Live From New York, It’s … Elon Musk (And Dogecoin’s Future?)

Dogecoin

Here’s an investment strategy one doesn’t hear every day:

Step 1. Buy big into a form of cryptocurrency that was literally formed as a joke, and then wait patiently for the world’s second-richest (at present) man to become a major cryptocurrency booster and get booked on Saturday Night Live.

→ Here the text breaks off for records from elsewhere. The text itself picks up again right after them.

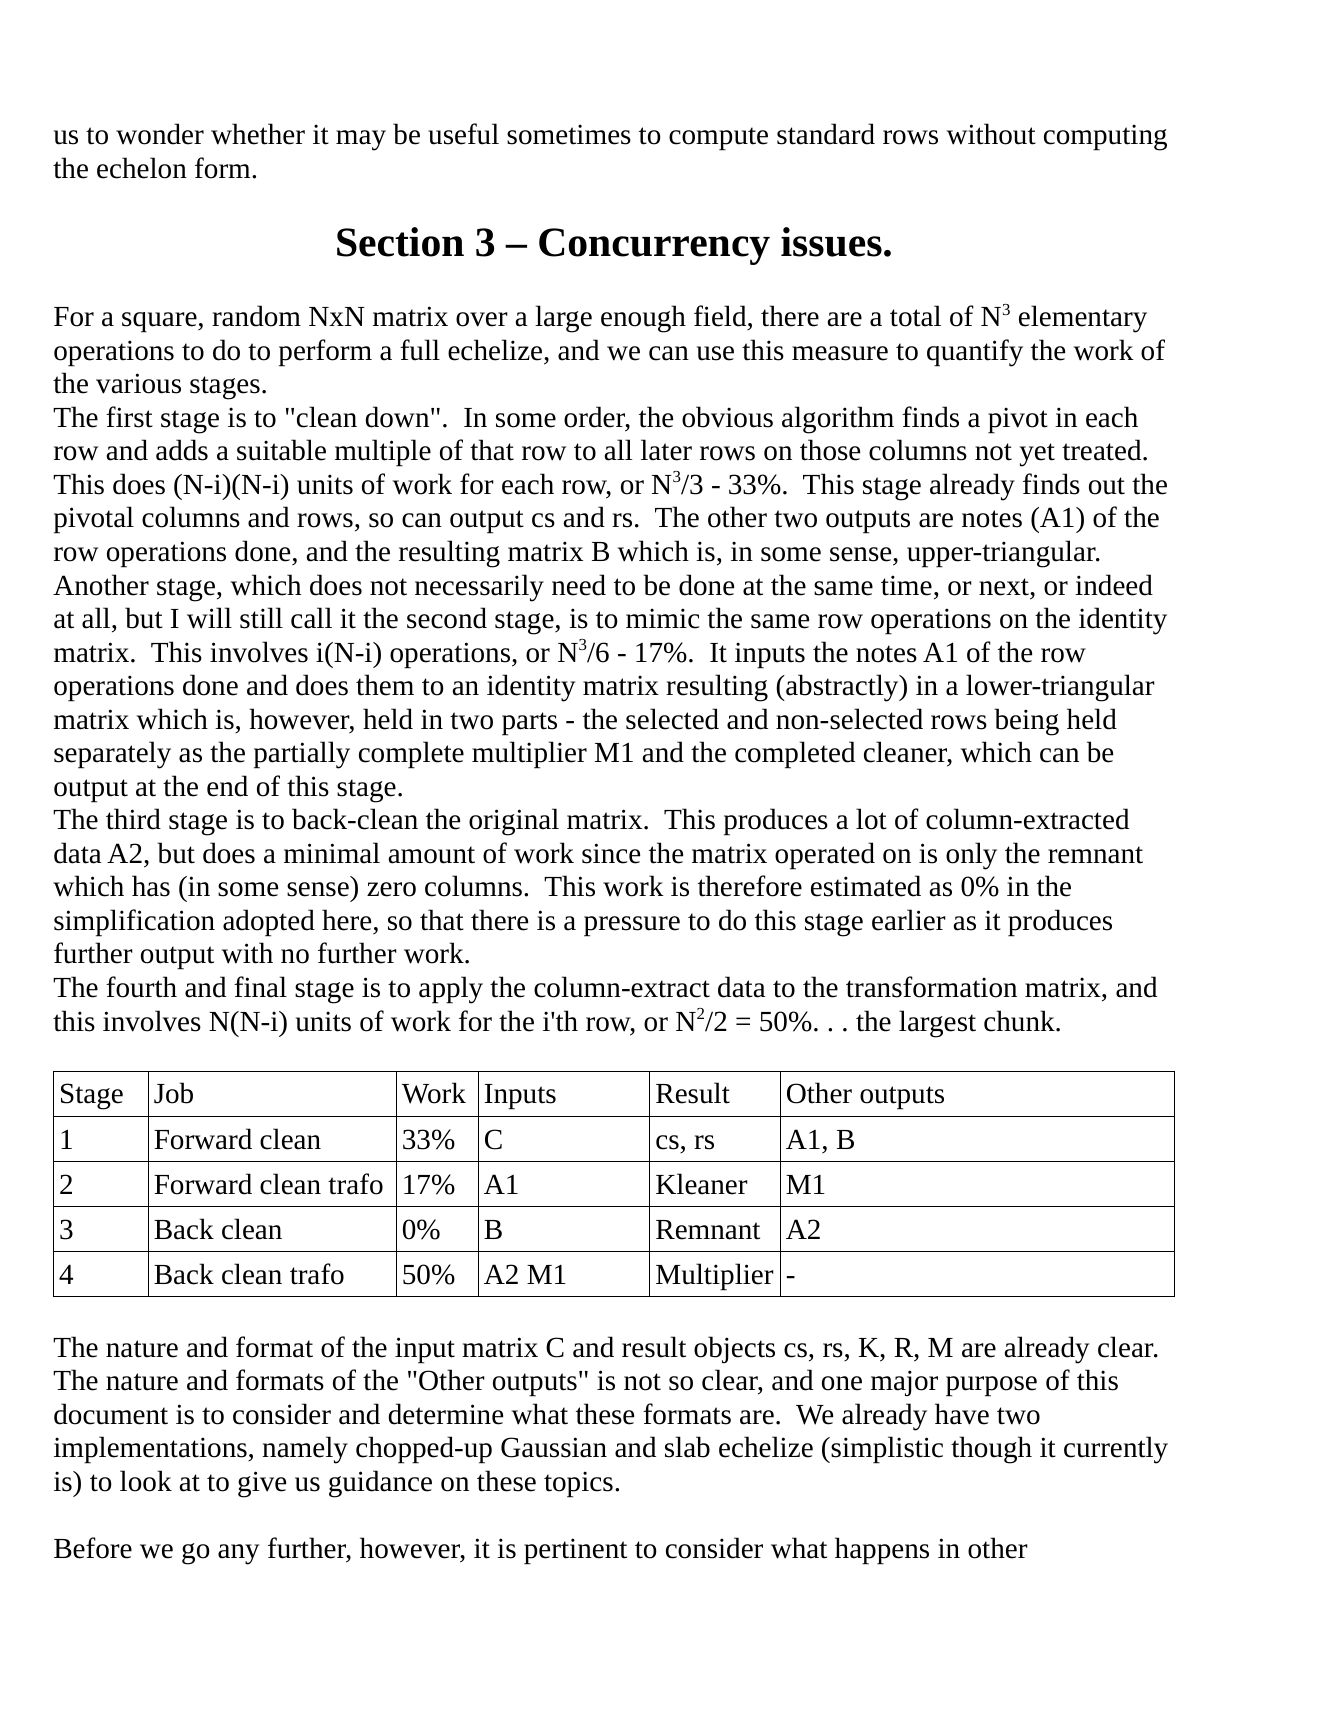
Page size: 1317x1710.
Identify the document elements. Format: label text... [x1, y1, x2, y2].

text The first stage is to "clean down". In some order, the obvious algorithm finds a pivot in each row and adds a suitable multiple of that row to all later rows on those columns not yet treated. This does (N-i)(N-i) units of work for each row, or N3/3 - 33%. This stage already finds out the pivotal columns and rows, so can output cs and rs. The other two outputs are notes (A1) of the row operations done, and the resulting matrix B which is, in some sense, upper-triangular. [53, 400, 1174, 568]
text Section 3 – Concurrency issues. [53, 218, 1174, 266]
text For a square, random NxN matrix over a large enough field, there are a total of N3 elementary operations to do to perform a full echelize, and we can use this measure to quantify the work of the various stages. [53, 299, 1174, 400]
table_header Inputs [479, 1072, 649, 1116]
table_cell Back clean trafo [149, 1252, 396, 1296]
table_cell B [479, 1207, 649, 1251]
table_cell Forward clean trafo [149, 1162, 396, 1206]
text Another stage, which does not necessarily need to be done at the same time, or next, or indeed at all, but I will still call it the second stage, is to mimic the same row operations on the identity matrix. This involves i(N-i) operations, or N3/6 - 17%. It inputs the notes A1 of the row operations done and does them to an identity matrix resulting (abstractly) in a lower-triangular matrix which is, however, held in two parts - the selected and non-selected rows being held separately as the partially complete multiplier M1 and the completed cleaner, which can be output at the end of this stage. [53, 568, 1174, 802]
table_header Other outputs [781, 1072, 1174, 1116]
table_header Work [397, 1072, 478, 1116]
text Before we go any further, however, it is pertinent to consider what happens in other [53, 1531, 1174, 1565]
table_header Stage [54, 1072, 148, 1116]
table_cell 4 [54, 1252, 148, 1296]
text us to wonder whether it may be useful sometimes to compute standard rows without computing the echelon form. [53, 117, 1174, 184]
table_cell Multiplier [650, 1252, 780, 1296]
table_cell A1 [479, 1162, 649, 1206]
text The nature and format of the input matrix C and result objects cs, rs, K, R, M are already clear. The nature and formats of the "Other outputs" is not so clear, and one major purpose of this document is to consider and determine what these formats are. We already have two implementations, namely chopped-up Gaussian and slab echelize (simplistic though it currently is) to look at to give us guidance on these topics. [53, 1330, 1174, 1498]
table_cell 17% [397, 1162, 478, 1206]
table_header Result [650, 1072, 780, 1116]
table_cell Back clean [149, 1207, 396, 1251]
table_cell 33% [397, 1117, 478, 1161]
table_cell 50% [397, 1252, 478, 1296]
text The third stage is to back-clean the original matrix. This produces a lot of column-extracted data A2, but does a minimal amount of work since the matrix operated on is only the remnant which has (in some sense) zero columns. This work is therefore estimated as 0% in the simplification adopted here, so that there is a pressure to do this stage earlier as it produces further output with no further work. [53, 802, 1174, 970]
table_cell Forward clean [149, 1117, 396, 1161]
table_cell cs, rs [650, 1117, 780, 1161]
table_cell Kleaner [650, 1162, 780, 1206]
table_cell 0% [397, 1207, 478, 1251]
table_cell 2 [54, 1162, 148, 1206]
text The fourth and final stage is to apply the column-extract data to the transformation matrix, and this involves N(N-i) units of work for the i'th row, or N2/2 = 50%. . . the largest chunk. [53, 970, 1174, 1037]
table_cell - [781, 1252, 1174, 1296]
table_cell 1 [54, 1117, 148, 1161]
table_cell A1, B [781, 1117, 1174, 1161]
table_cell C [479, 1117, 649, 1161]
table_cell A2 M1 [479, 1252, 649, 1296]
table_header Job [149, 1072, 396, 1116]
table_cell A2 [781, 1207, 1174, 1251]
table_cell Remnant [650, 1207, 780, 1251]
table_cell M1 [781, 1162, 1174, 1206]
table_cell 3 [54, 1207, 148, 1251]
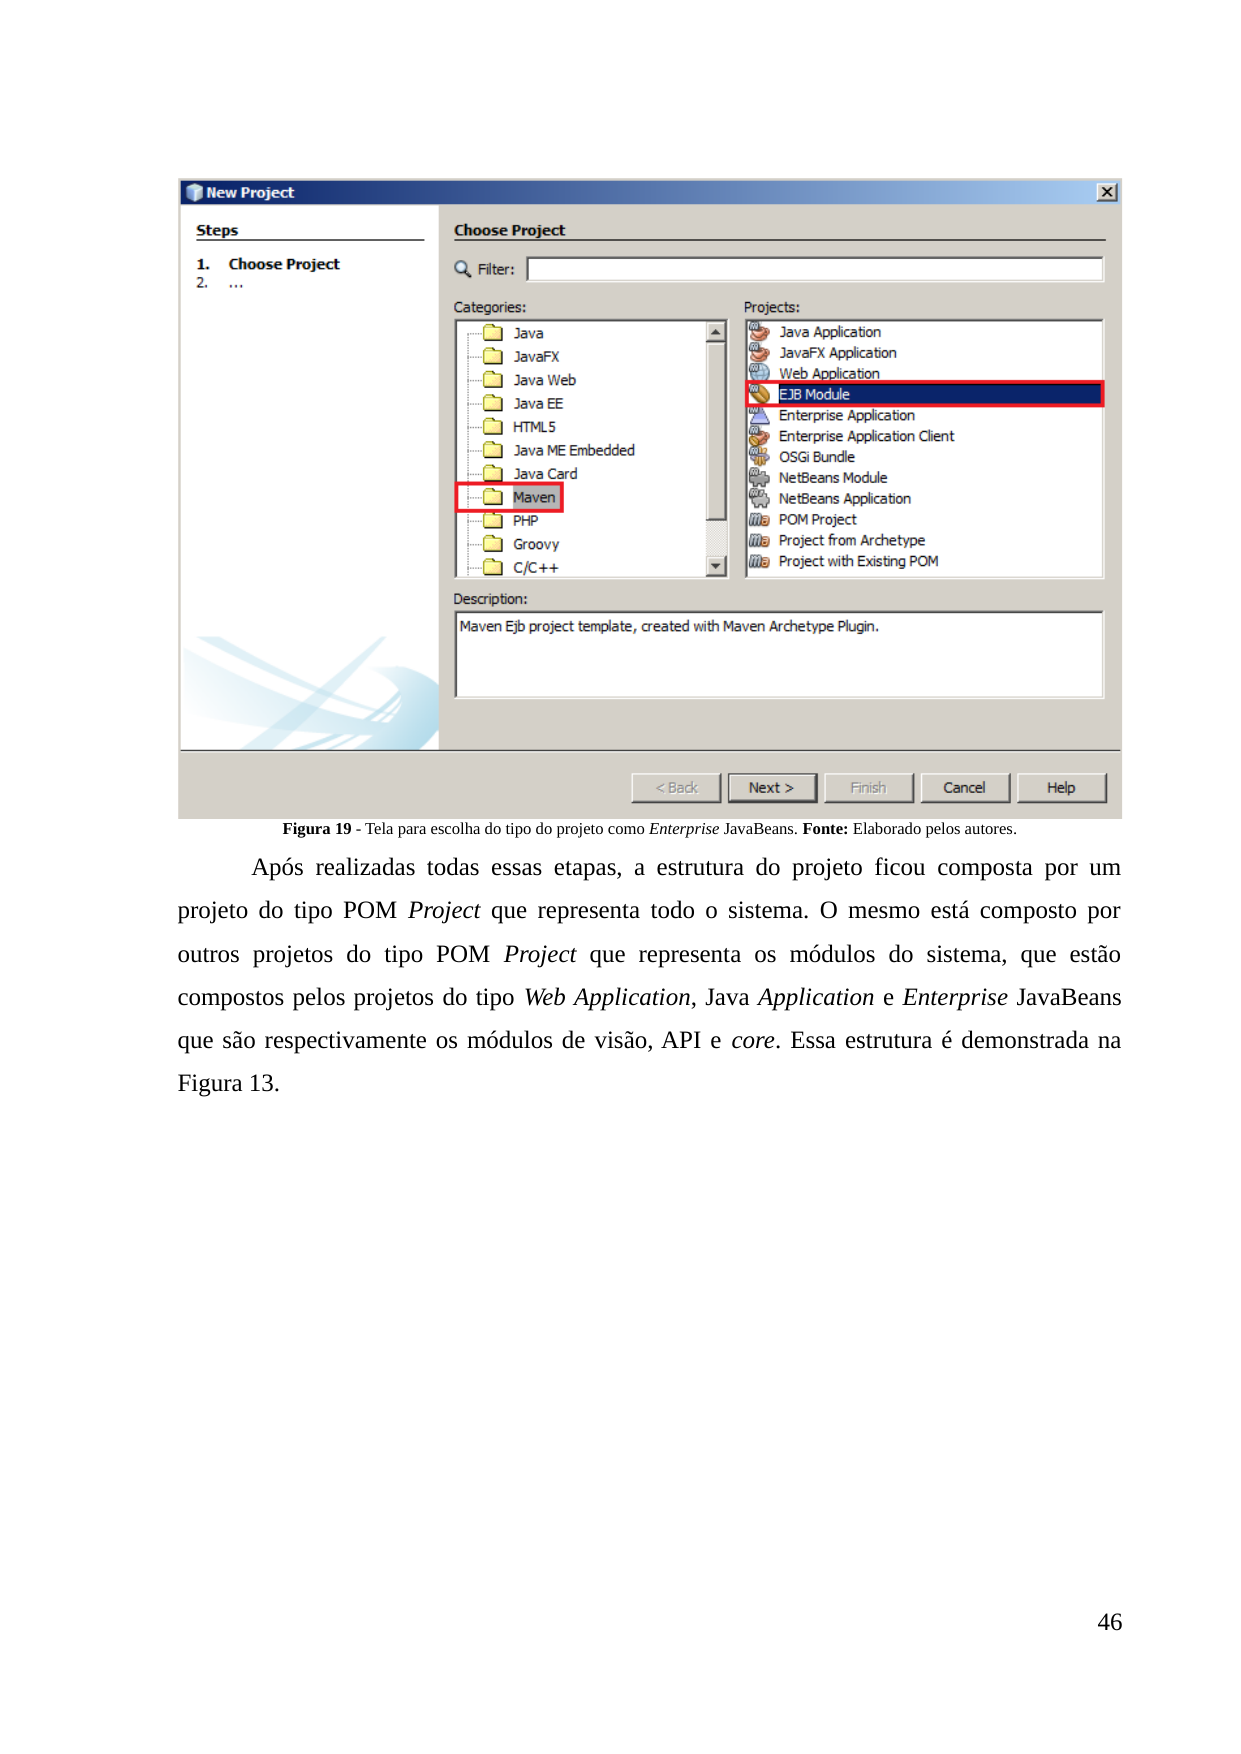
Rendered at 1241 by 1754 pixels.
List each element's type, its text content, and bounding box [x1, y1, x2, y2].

text Figura 19 - Tela para escolha do tipo do projeto como Enterprise JavaBeans. Fonte: Elaborado pelos autores. [177, 819, 1122, 838]
text Após realizadas todas essas etapas, a estrutura do projeto ficou composta por um projeto do tipo POM Project que representa todo o sistema. O mesmo está composto por outros projetos do tipo POM Project que representa os módulos do sistema, que estão compostos pelos projetos do tipo Web Application, Java Application e Enterprise JavaBeans que são respectivamente os módulos de visão, API e core. Essa estrutura é demonstrada na Figura 13. [177, 838, 1122, 1097]
picture [177, 177, 1123, 819]
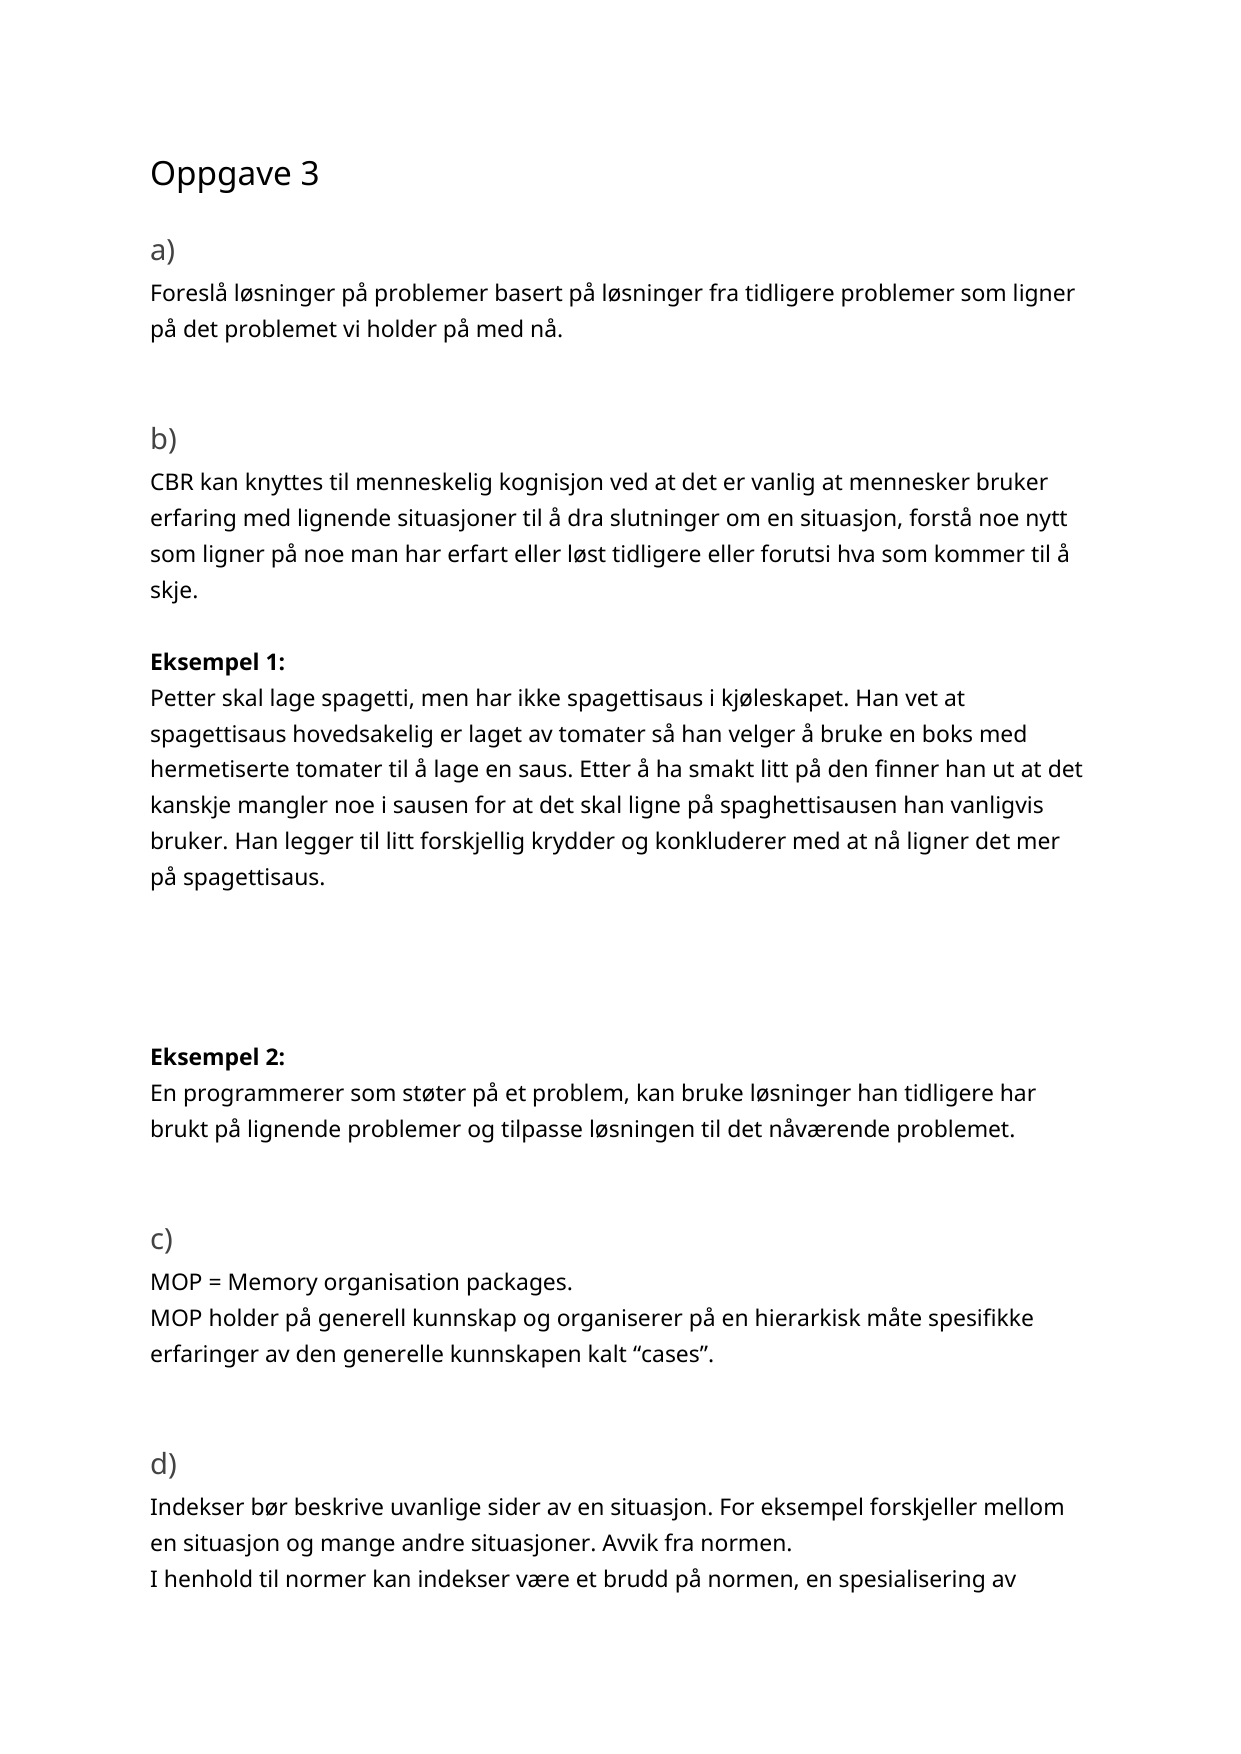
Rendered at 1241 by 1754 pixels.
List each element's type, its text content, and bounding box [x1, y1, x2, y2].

text Petter skal lage spagetti, men har ikke spagettisaus i kjøleskapet. Han vet at spagettisaus hovedsakelig er laget av tomater så han velger å bruke en boks med hermetiserte tomater til å lage en saus. Etter å ha smakt litt på den finner han ut at det kanskje mangler noe i sausen for at det skal ligne på spaghettisausen han vanligvis bruker. Han legger til litt forskjellig krydder og konkluderer med at nå ligner det mer på spagettisaus. [150, 682, 1090, 892]
text I henhold til normer kan indekser være et brudd på normen, en spesialisering av [150, 1563, 1090, 1594]
subtitle a) [150, 229, 1090, 268]
subtitle d) [150, 1443, 1090, 1483]
text Eksempel 2: [150, 1041, 1090, 1072]
text Eksempel 1: [150, 646, 1090, 677]
text En programmerer som støter på et problem, kan bruke løsninger han tidligere har brukt på lignende problemer og tilpasse løsningen til det nåværende problemet. [150, 1077, 1090, 1144]
text MOP = Memory organisation packages. [150, 1266, 1090, 1297]
subtitle c) [150, 1218, 1090, 1258]
text MOP holder på generell kunnskap og organiserer på en hierarkisk måte spesifikke erfaringer av den generelle kunnskapen kalt “cases”. [150, 1302, 1090, 1369]
subtitle b) [150, 418, 1090, 458]
text CBR kan knyttes til menneskelig kognisjon ved at det er vanlig at mennesker bruker erfaring med lignende situasjoner til å dra slutninger om en situasjon, forstå noe nytt som ligner på noe man har erfart eller løst tidligere eller forutsi hva som kommer til å skje. [150, 466, 1090, 605]
text Foreslå løsninger på problemer basert på løsninger fra tidligere problemer som ligner på det problemet vi holder på med nå. [150, 277, 1090, 344]
text Indekser bør beskrive uvanlige sider av en situasjon. For eksempel forskjeller mellom en situasjon og mange andre situasjoner. Avvik fra normen. [150, 1491, 1090, 1558]
subtitle Oppgave 3 [150, 150, 1090, 195]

Step 2. Invest more heavily in Dogecoin.

Step 3. During that appearance, watch for said host to pass a secret message to investors about this so-called joke cryptocurrency during a sketch.

Step 4. Profit.

Now, if you went to see your financial advisor and they suggested this as a replacement for your 401K, odds are good you would immediately fire that person and find someone less insane to manage your money. But if you are one of the millions of Dogecoin enthusiasts around the world, nothing about that plan sounds insane, as you are currently right in the middle of it: You’ve bought the Dogecoin, you doubled down when you heard Elon Musk was hosting Saturday Night Live this week (after doubling down after reading his earlier tweets about it), and now the only thing left to do is to wait for the secret message, and for the profits to roll in.

And if you find yourself thinking “this is why cryptocurrency is insane,” let us remind you that so far, this investment strategy is working out. Within days of the announcement that Elon Musk was hosting SNL, Dogecoin prices started to spike, hitting an all-time high of 50 cents a coin within days of the announcement. Doge hasn’t hit a dollar as of yet — 24 hours before Elon’s big appearance on SNL, the price currently sits at around $.63 cents a whack, meaning its price has soared over 10 thousand percent in the last five months.

That impressive figure is only slightly dented by the fact that Dogecoin started the year worth around 0.005405 cents at the start of 2021. To put that in more practical terms, if anyone loved you enough to give you $1,000 worth of Dogecoin for Christmas, as of today, you’d have north of $100,000 worth (according to MarketWatch’s calculations). And if the big Elon bounce actually come to pass this weekend, a Dogecoiner who started with a $1,000 worth of the coin would have a fortune pushing a quarter of a million dollars.

Not bad at all for a cryptocurrency that started as a joke — which is quite literally what its creator intended. In 2013, Dogecoin was started as a blockchain currency with a dog for a mascot, designed to poke fun at some of the sillier speculations on display in the early days of crypto. Unlike bitcoin, it doesn’t have a built-in cap, so it was not designed to be an inflation hedge — in fact, it was designed to be something of a parody of bitcoin.

But what might be described as the greatest illustration of Poe’s law in history, it seems that Dogecoin is laughing itself all the way to the bank, on crypto enthusiasm built by Elon Musk’s SNL appearance this week. (Poe’s law states that it is impossible to create a parody of extreme views so obviously exaggerated that it cannot be mistaken by some for a sincere expression of the views being parodied.) Dogecoin parodied the bitcoin mania of early days so hard that it has actually become part of the cryptocurrency mania that it was once trying to mock.

Now, it isn’t exactly fair to Elon, who seems to have been trying to wean people off of the rather exuberant levels of enthusiasm that are building up in advance of his SNL appearance. He is noting that if people “want to speculate and have some fun — there’s a good chance that crypto is the future currency of Earth.”

A good chance, but not so good that he is advising anyone to bet the farm on it. Crypto could be the future, he noted, but which one? That’s another issue entirely. Maybe there will be multiple, or maybe one will come out on top.

“People should not invest their life savings in cryptocurrency, to be clear,” Musk told TMZ. “That’s unwise.”

From Elon’s lips to the Dogecoin fanboys’ ears this weekend, as Musk takes the stage in Rockefeller Center for the first time. But Dogecoin’s price was up 1.5 percent as this story was being written, and Musk’s messaging on this subject has been mixed at best. Last week, Musk dubbed himself the “Dogefather” in a brief tweet promoting his SNL appearance. The coin shot up more than 30 percent overnight.

“Musk will undoubtedly have a sketch on cryptocurrencies that will probably go viral for days and further motivate his army of followers to try to send Dogecoin to the moon,” wrote Ed Moya, a senior market analyst with online trading firm OANDA.

What will it do if it gets there, and how long can the magic of Musk keep it there? That remains to be seen. There’s little left to do, it seems, except to pop the popcorn, settle in and see if his comedic stylings can do more than make us laugh, and perhaps actually move markets.

If he can — and if a joke crypto can become a kingmaker over the weekend — we can’t help but think that it might be the best punchline to come out of Saturday Night Live in several decades.